La Clinton all’inizio della vicenda aveva detto che non aveva mai scambiato informazioni segrete attraverso la sua mail privata, perché questo costituirebbe un reato. Poi però si è scoperto che almeno 2.079 messaggi erano vietati. La maggior parte aveva il livello di classificazione “confidential”, cioè basso, ma 22 erano top secret. Hillary si è difesa dicendo che non era a conoscenza della segretezza dei documenti, anche perché la loro classificazione era avvenuta dopo che li aveva inviati.
L’Fbi ieri l’ha sentita proprio per appurare questo, e lei «ha fornito un interrogatorio volontario», ha sottolineato il suo portavoce Nick Merrill. Se Clinton sapeva, potrebbe aver violato la Section 1924 del Title 18, o anche l’Espionage Act, la legge che punisce gli atti di spionaggio. Ma potrebbe essere incriminata anche se non aveva commesso reati allora, e l’Fbi determina che ha mentito ora durante l’interrogatorio. Gli oppositori repubblicani prevedono che non ci sarà un processo, perché i democratici controllano la Casa Bianca e quindi l’Fbi. Nel peggiore dei casi si aspettano che qualche collaboratore di Hillary, come l’assistente storica Huma Abedin, il consigliere Jake Sullivan o la legale Cheryl Mills, sia sacrificato con l’accusa di aver manipolato i documenti, nascondendo a Clinton che erano segreti. 

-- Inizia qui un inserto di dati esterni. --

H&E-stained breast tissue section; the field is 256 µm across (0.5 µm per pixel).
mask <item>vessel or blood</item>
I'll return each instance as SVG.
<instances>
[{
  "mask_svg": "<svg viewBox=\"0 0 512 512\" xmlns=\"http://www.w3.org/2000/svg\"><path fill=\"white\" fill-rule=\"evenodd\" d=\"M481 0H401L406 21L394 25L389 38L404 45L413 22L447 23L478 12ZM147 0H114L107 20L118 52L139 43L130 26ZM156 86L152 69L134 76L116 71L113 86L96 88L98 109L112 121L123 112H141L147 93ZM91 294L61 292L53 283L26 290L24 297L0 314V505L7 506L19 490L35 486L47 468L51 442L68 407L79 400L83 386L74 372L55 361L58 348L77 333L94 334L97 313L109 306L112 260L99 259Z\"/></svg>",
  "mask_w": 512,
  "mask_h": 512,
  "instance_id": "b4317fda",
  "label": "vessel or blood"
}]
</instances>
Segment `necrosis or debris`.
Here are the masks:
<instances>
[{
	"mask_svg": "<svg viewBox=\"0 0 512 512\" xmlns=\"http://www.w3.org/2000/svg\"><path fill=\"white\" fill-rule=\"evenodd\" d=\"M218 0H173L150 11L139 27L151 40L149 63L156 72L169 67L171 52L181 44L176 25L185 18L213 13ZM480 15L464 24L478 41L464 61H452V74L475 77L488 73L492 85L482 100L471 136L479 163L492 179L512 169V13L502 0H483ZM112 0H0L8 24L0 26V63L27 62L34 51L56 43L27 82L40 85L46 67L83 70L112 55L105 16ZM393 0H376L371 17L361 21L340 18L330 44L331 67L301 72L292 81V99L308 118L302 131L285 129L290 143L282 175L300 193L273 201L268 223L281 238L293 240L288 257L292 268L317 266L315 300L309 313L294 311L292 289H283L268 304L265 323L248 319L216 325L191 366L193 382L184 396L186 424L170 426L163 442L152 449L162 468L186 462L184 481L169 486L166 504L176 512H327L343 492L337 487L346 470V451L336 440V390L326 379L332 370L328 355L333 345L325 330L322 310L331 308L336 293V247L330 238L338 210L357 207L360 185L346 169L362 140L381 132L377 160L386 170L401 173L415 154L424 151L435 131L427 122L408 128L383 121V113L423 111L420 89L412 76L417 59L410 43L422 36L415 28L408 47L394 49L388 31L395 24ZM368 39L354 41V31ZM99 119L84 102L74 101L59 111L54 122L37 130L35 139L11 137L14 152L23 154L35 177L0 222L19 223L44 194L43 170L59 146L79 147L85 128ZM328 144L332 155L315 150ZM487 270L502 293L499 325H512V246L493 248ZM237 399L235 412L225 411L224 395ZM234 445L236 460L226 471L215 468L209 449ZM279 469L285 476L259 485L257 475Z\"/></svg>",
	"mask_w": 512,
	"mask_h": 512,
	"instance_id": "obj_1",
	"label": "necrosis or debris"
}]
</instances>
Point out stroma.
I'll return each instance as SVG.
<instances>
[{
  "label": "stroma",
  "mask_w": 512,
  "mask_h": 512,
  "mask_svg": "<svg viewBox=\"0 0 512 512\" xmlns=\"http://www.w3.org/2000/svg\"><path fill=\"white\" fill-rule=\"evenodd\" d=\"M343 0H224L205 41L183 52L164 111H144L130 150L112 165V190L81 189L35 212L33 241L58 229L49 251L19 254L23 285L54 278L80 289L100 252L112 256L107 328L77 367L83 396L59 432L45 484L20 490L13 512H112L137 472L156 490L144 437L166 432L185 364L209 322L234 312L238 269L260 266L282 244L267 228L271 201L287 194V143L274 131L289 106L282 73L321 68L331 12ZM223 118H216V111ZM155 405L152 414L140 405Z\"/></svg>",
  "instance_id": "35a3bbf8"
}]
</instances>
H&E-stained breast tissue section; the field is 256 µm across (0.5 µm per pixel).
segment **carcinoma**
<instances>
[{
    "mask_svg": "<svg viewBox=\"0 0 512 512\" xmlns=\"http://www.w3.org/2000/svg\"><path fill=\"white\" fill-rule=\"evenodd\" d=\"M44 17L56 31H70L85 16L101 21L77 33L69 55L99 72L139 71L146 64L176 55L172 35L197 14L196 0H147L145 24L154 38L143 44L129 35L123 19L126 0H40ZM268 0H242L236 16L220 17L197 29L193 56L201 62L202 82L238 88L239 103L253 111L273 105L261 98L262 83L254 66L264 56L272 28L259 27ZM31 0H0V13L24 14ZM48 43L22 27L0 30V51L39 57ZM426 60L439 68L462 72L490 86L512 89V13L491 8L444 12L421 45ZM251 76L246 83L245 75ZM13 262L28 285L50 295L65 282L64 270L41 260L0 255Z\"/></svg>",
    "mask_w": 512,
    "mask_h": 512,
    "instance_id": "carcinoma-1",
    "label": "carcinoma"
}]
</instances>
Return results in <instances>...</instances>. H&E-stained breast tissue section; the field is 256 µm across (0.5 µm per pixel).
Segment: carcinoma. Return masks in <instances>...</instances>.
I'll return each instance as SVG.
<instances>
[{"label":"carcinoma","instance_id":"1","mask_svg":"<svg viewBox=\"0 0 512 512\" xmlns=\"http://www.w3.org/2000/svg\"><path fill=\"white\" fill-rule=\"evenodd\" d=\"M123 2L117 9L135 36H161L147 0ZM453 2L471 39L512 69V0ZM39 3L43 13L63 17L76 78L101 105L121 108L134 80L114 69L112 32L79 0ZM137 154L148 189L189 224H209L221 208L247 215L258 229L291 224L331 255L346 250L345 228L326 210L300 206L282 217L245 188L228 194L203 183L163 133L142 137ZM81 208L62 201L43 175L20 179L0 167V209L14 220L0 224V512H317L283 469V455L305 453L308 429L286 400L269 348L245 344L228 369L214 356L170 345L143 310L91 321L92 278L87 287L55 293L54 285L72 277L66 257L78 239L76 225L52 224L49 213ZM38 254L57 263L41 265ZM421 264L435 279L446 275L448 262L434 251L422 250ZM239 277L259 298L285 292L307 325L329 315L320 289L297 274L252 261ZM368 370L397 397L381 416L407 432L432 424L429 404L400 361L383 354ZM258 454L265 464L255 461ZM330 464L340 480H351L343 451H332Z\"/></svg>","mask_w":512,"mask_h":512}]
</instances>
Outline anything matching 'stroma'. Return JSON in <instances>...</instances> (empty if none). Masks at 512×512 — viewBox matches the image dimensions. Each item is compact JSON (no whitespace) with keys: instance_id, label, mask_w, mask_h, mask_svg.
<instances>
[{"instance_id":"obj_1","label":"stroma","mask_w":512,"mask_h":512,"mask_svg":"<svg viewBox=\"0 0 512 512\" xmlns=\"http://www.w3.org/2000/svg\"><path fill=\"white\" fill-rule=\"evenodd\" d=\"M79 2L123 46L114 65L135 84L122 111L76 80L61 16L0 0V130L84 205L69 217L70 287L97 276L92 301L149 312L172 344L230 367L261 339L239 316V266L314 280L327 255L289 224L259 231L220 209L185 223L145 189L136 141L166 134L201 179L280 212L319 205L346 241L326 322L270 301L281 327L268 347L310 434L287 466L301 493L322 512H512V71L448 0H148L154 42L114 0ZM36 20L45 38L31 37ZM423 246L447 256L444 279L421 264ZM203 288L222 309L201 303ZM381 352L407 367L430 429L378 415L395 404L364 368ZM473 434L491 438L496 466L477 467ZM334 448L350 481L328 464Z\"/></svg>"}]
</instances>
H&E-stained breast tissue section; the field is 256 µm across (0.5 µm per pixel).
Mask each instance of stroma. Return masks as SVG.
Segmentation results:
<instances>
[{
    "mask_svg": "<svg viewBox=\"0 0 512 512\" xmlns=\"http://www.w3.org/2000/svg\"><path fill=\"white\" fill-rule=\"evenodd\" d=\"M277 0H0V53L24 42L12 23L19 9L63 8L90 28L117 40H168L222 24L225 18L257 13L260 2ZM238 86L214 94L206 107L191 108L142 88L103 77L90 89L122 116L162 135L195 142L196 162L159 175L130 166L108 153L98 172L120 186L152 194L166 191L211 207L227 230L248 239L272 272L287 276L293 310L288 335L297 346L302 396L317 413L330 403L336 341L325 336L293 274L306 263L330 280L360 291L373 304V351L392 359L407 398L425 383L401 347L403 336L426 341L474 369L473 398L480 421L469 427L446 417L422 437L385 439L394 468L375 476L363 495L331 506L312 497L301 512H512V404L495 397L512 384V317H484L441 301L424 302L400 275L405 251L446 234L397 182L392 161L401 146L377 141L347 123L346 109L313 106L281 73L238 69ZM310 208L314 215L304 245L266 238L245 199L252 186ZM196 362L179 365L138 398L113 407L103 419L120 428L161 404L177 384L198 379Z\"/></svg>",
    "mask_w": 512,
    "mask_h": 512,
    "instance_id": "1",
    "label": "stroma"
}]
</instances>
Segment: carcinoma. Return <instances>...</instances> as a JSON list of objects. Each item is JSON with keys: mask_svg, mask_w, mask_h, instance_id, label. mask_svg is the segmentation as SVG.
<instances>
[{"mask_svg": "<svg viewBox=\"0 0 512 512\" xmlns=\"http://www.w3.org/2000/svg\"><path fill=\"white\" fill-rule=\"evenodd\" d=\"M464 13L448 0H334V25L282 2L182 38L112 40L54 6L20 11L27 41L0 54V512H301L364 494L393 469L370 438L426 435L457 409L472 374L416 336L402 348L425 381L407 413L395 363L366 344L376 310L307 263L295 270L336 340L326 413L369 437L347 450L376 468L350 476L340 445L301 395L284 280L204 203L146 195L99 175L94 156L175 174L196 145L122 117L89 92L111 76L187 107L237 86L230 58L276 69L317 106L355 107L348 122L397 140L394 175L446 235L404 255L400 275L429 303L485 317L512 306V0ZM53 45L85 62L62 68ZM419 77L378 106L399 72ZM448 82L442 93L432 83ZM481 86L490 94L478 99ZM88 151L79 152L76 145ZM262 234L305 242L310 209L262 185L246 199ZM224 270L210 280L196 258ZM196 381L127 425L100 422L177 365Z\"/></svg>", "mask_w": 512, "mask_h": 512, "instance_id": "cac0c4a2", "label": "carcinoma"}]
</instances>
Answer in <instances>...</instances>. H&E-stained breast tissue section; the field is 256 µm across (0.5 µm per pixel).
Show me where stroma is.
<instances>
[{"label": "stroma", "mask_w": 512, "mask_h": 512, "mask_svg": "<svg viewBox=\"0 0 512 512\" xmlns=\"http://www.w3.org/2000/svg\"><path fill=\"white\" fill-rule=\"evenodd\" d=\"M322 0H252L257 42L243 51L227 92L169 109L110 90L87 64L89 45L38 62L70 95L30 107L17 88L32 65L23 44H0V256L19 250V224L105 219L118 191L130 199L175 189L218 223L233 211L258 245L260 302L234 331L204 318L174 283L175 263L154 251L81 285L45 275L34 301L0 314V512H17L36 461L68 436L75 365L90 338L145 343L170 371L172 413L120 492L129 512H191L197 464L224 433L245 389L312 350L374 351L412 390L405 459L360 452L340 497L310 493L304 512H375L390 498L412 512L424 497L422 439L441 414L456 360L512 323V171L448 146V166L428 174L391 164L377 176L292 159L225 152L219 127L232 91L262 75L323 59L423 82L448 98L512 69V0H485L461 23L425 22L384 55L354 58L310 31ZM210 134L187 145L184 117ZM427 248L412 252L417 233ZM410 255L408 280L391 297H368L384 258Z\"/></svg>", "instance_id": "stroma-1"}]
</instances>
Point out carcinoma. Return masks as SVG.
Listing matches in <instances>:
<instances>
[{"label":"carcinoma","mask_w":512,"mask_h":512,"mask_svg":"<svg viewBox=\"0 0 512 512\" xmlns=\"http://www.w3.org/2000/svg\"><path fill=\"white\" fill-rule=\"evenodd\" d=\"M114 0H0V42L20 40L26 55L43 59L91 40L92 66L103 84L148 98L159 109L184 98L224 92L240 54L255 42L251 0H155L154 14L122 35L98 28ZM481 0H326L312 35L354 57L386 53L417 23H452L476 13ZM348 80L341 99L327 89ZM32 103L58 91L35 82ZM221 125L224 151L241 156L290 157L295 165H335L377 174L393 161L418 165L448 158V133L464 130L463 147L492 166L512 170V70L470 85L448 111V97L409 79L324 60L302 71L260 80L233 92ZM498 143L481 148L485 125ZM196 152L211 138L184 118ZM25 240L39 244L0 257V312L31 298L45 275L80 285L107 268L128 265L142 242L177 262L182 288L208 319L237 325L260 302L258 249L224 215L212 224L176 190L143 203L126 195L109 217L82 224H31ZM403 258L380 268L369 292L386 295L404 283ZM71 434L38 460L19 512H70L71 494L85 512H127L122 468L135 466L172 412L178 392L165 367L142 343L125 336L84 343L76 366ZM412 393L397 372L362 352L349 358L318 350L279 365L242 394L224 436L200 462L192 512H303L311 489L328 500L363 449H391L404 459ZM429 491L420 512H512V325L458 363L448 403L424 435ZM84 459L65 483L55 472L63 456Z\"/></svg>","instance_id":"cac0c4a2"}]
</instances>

Il problema, però, è soprattutto politico. Se Hillary verrà incriminata, non potrà continuare la corsa alla Casa Bianca. Se non lo sarà, i suoi avversari diranno che è stata salvata da Obama. Se i sospetti poi non bastassero, nei giorni scorsi il marito Bill ha commesso la gaffe di incontrare all’aeroporto di Phoenix il ministro della Giustizia Lynch, dando l’impressione di voler manipolare l’inchiesta. 
L’interrogatorio dovrebbe significare che l’inchiesta è finita, anche perché il tempo stringe. Il 18 luglio inizierà la Convention repubblicana a Cleveland, il 25 quella democratica a Philadelphia: per quella data sarebbe indispensabile un pronunciamento definitivo dell’Fbi. Hillary ha 2.220 delegati vinti nelle primarie, non i 2.383 che sarebbero serviti per la nomination automatica del Partito. Per riceverla avrà bisogno del consenso di quasi 200 superdelegati, che se incriminata potrebbero negarle il voto, appoggiando Bernie Sanders, o la nomina di un candidato di consenso come il vice presidente Biden o il segretario di Stato Kerry.